The history of this head covering, called the Sudarium, is well documented. It was taken from Palestine in 614 AD to Alexandria, through northern Africa and arrived in Spain in 616 AD where it remains today.
Both burial cloths have the same AB blood type. When compared to one another, the bloodstains match perfectly, showing that it came from the same man. It is noteworthy that the carbon dating on the Sudarium does not agree with that of the Shroud; showing the former as being many centuries older.
Another point against it being a forgery is the discovery that the image of the Shroud is actually a negative. The first photograph of it was taken by Secondo Pia in 1898. While looking at the negative image on the reverse photographic plate, all of a sudden he saw the positive image — he was staring at the face of Jesus! So if it was a fraud, someone would have had to think of creating the image in the negative.

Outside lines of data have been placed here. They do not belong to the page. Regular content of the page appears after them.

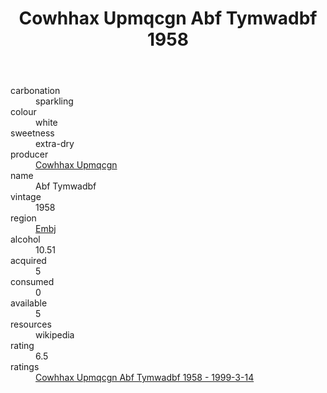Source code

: :PROPERTIES:
:ID:                     3b1df586-bce6-4d29-a14a-30820ef0f9ca
:END:
#+TITLE: Cowhhax Upmqcgn Abf Tymwadbf 1958

- carbonation :: sparkling
- colour :: white
- sweetness :: extra-dry
- producer :: [[id:3e62d896-76d3-4ade-b324-cd466bcc0e07][Cowhhax Upmqcgn]]
- name :: Abf Tymwadbf
- vintage :: 1958
- region :: [[id:fc068556-7250-4aaf-80dc-574ec0c659d9][Embj]]
- alcohol :: 10.51
- acquired :: 5
- consumed :: 0
- available :: 5
- resources :: wikipedia
- rating :: 6.5
- ratings :: [[id:6e411504-4f87-4beb-bafa-c2aaef402ab0][Cowhhax Upmqcgn Abf Tymwadbf 1958 - 1999-3-14]]


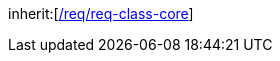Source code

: [[rc_pointCloud]]
[requirement,type="class",label="http://www.opengis.net/spec/CityGML-1/3.0/req/req-class-pointcloud",subject="Implementation Specification"]
====
inherit:[<<rc_core,/req/req-class-core>>]
====
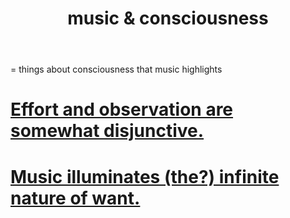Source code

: :PROPERTIES:
:ID:       01104862-9949-4373-a7d3-5472596d0f99
:END:
#+title: music & consciousness
= things about consciousness that music highlights
* [[id:39029f2f-0f39-49fd-b6ad-e8be09859729][Effort and observation are somewhat disjunctive.]]
* [[id:681da8ea-6f33-4f55-9d47-67256f576955][Music illuminates (the?) infinite nature of want.]]
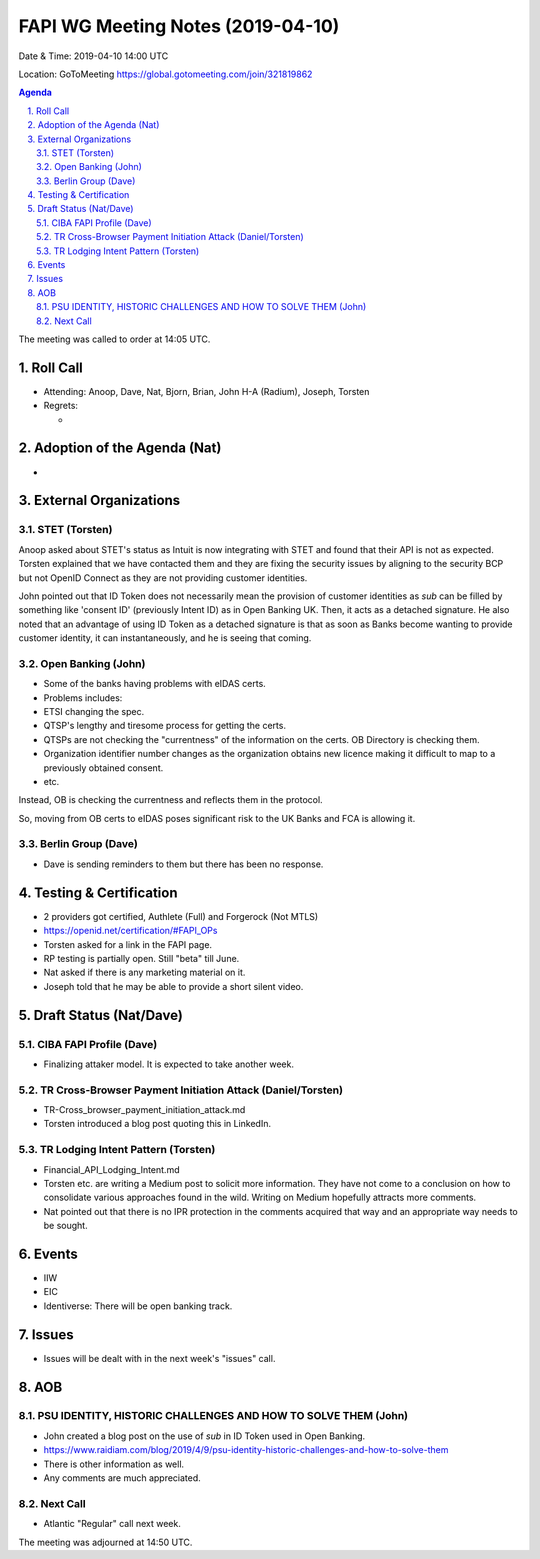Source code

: ============================================
FAPI WG Meeting Notes (2019-04-10) 
============================================
Date & Time: 2019-04-10 14:00 UTC

Location: GoToMeeting https://global.gotomeeting.com/join/321819862

.. sectnum:: 
   :suffix: .


.. contents:: Agenda

The meeting was called to order at 14:05 UTC. 

Roll Call
===========
* Attending: Anoop, Dave, Nat, Bjorn, Brian, John H-A (Radium), Joseph, Torsten
* Regrets:      
  * 

Adoption of the Agenda (Nat)
==================================
* 

External Organizations
==========================

STET (Torsten)
----------------
Anoop asked about STET's status as Intuit is now integrating with STET and found that their API is not as expected. 
Torsten explained that we have contacted them and they are fixing the security issues by aligning to the security BCP but not OpenID Connect as they are not providing customer identities. 

John pointed out that ID Token does not necessarily mean the provision of customer identities as `sub` can be filled by something like 'consent ID' (previously Intent ID) as in Open Banking UK. Then, it acts as a detached signature. He also noted that an advantage of using ID Token as a detached signature is that as soon as Banks become wanting to provide customer identity, it can instantaneously, and he is seeing that coming. 

Open Banking (John)
--------------------
* Some of the banks having problems with eIDAS certs. 
* Problems includes: 
* ETSI changing the spec. 
* QTSP's lengthy and tiresome process for getting the certs. 
* QTSPs are not checking the "currentness" of the information on the certs. OB Directory is checking them. 
* Organization identifier number changes as the organization obtains new licence making it difficult to map to a previously obtained consent. 
* etc. 

Instead, OB is checking the currentness and reflects them in the protocol. 

So, moving from OB certs to eIDAS poses significant risk to the UK Banks and FCA is allowing it. 

Berlin Group (Dave)
------------------------
* Dave is sending reminders to them but there has been no response. 



Testing & Certification 
============================
* 2 providers got certified, Authlete (Full) and Forgerock (Not MTLS)
* https://openid.net/certification/#FAPI_OPs
* Torsten asked for a link in the FAPI page. 
* RP testing is partially open. Still "beta" till June. 
* Nat asked if there is any marketing material on it. 
* Joseph told that he may be able to provide a short silent video. 

Draft Status (Nat/Dave)
===========================
CIBA FAPI Profile (Dave)
---------------------------
* Finalizing attaker model. It is expected to take another week. 

TR Cross-Browser Payment Initiation Attack (Daniel/Torsten)
-------------------------------------------------------------
* TR-Cross_browser_payment_initiation_attack.md
* Torsten introduced a blog post quoting this in LinkedIn. 

TR Lodging Intent Pattern (Torsten)
-------------------------------------------
* Financial_API_Lodging_Intent.md
* Torsten etc. are writing a Medium post to solicit more information. They have not come to a conclusion on how to consolidate various approaches found in the wild. Writing on Medium hopefully attracts more comments. 
* Nat pointed out that there is no IPR protection in the comments acquired that way and an appropriate way needs to be sought. 

Events
=========
* IIW
* EIC
* Identiverse: There will be open banking track. 

Issues
==========================
* Issues will be dealt with in the next week's "issues" call. 


AOB
==========================
PSU IDENTITY, HISTORIC CHALLENGES AND HOW TO SOLVE THEM (John)
---------------------------------------------------------------------
* John created a blog post on the use of `sub` in ID Token used in Open Banking. 
* https://www.raidiam.com/blog/2019/4/9/psu-identity-historic-challenges-and-how-to-solve-them
* There is other information as well. 
* Any comments are much appreciated. 

Next Call
-------------------------
* Atlantic "Regular" call next week. 

The meeting was adjourned at 14:50 UTC.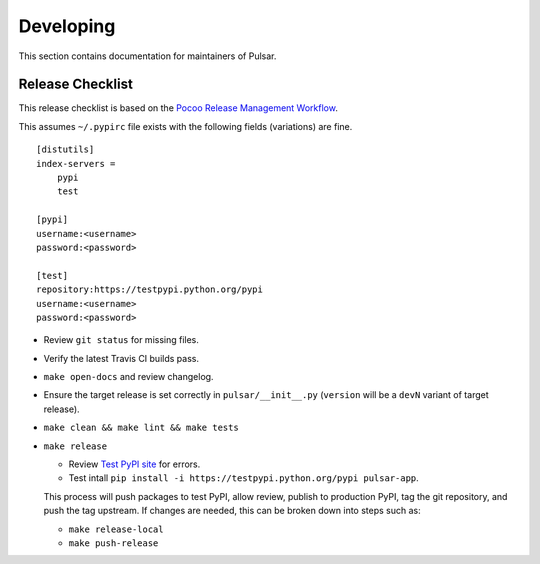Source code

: ==========
Developing
==========

This section contains documentation for maintainers of Pulsar.

Release Checklist
-----------------

This release checklist is based on the `Pocoo Release Management Workflow
<http://www.pocoo.org/internal/release-management/>`_.

This assumes ``~/.pypirc`` file exists with the following fields (variations)
are fine.

::

    [distutils]
    index-servers =
        pypi
        test
    
    [pypi]
    username:<username>
    password:<password>
    
    [test]
    repository:https://testpypi.python.org/pypi
    username:<username>
    password:<password>


* Review ``git status`` for missing files.
* Verify the latest Travis CI builds pass.
* ``make open-docs`` and review changelog.
* Ensure the target release is set correctly in ``pulsar/__init__.py``
  (``version`` will be a ``devN`` variant of target release).
* ``make clean && make lint && make tests``
* ``make release``

  * Review `Test PyPI site <https://testpypi.python.org/pypi/pulsar-app>`_
    for errors.
  * Test intall ``pip install -i https://testpypi.python.org/pypi pulsar-app``.

  This process will push packages to test PyPI, allow review, publish
  to production PyPI, tag the git repository, and push the tag upstream.
  If changes are needed, this can be broken down into steps
  such as:

  * ``make release-local``
  * ``make push-release``
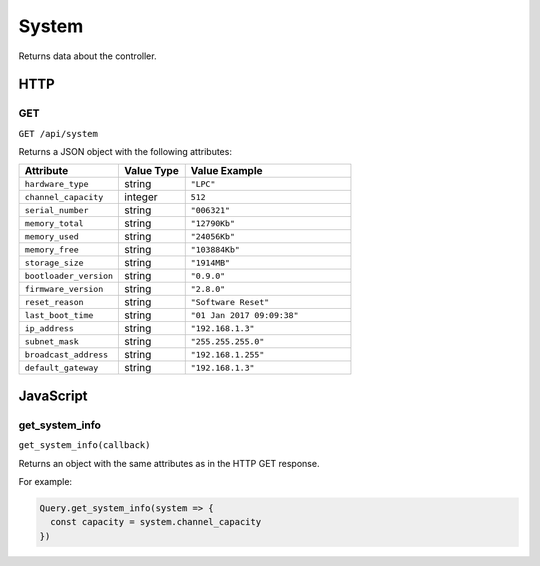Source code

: System
######

Returns data about the controller.

HTTP
****

GET
===

``GET /api/system``

Returns a JSON object with the following attributes:

.. list-table::
   :widths: 3 2 5
   :header-rows: 1

   * - Attribute
     - Value Type
     - Value Example
   * - ``hardware_type``
     - string
     - ``"LPC"``
   * - ``channel_capacity``
     - integer
     - ``512``
   * - ``serial_number``
     - string
     - ``"006321"``
   * - ``memory_total``
     - string
     - ``"12790Kb"``
   * - ``memory_used``
     - string
     - ``"24056Kb"``
   * - ``memory_free``
     - string
     - ``"103884Kb"``
   * - ``storage_size``
     - string
     - ``"1914MB"``
   * - ``bootloader_version``
     - string
     - ``"0.9.0"``
   * - ``firmware_version``
     - string
     - ``"2.8.0"``
   * - ``reset_reason``
     - string
     - ``"Software Reset"``
   * - ``last_boot_time``
     - string
     - ``"01 Jan 2017 09:09:38"``
   * - ``ip_address``
     - string
     - ``"192.168.1.3"``
   * - ``subnet_mask``
     - string
     - ``"255.255.255.0"``
   * - ``broadcast_address``
     - string
     - ``"192.168.1.255"``
   * - ``default_gateway``
     - string
     - ``"192.168.1.3"``

JavaScript
**********

get_system_info
===============

``get_system_info(callback)``

Returns an object with the same attributes as in the HTTP GET response.

For example:

.. code-block:: js

   Query.get_system_info(system => {
     const capacity = system.channel_capacity
   })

“In looking at the material, I felt there was a lot more on scientific evidence that it could not be a forgery,” Moss said. “For instance, pollens were found on the cloth that came from Palestine and the placement of the nails were in the wrist.” She explained that in medieval times the crucified Christ was portrayed with nail marks in his palms, but historical and scientific research has shown that people were crucified in the wrist—the only possible way it could have held up the body. “If someone was going to make a forgery during that time, it would not have made sense to show the nail marks in the wrist.”
The most compelling evidence, according to Moss, is that despite attempts, no one has been able to recreate it. “When NASA scientists cannot make it, then who can?” she asked.
After the documentary airs, people will have the opportunity write in their questions on the CNN website and scholars will respond online. It premiers Sunday, March 1 at 9 PM EST.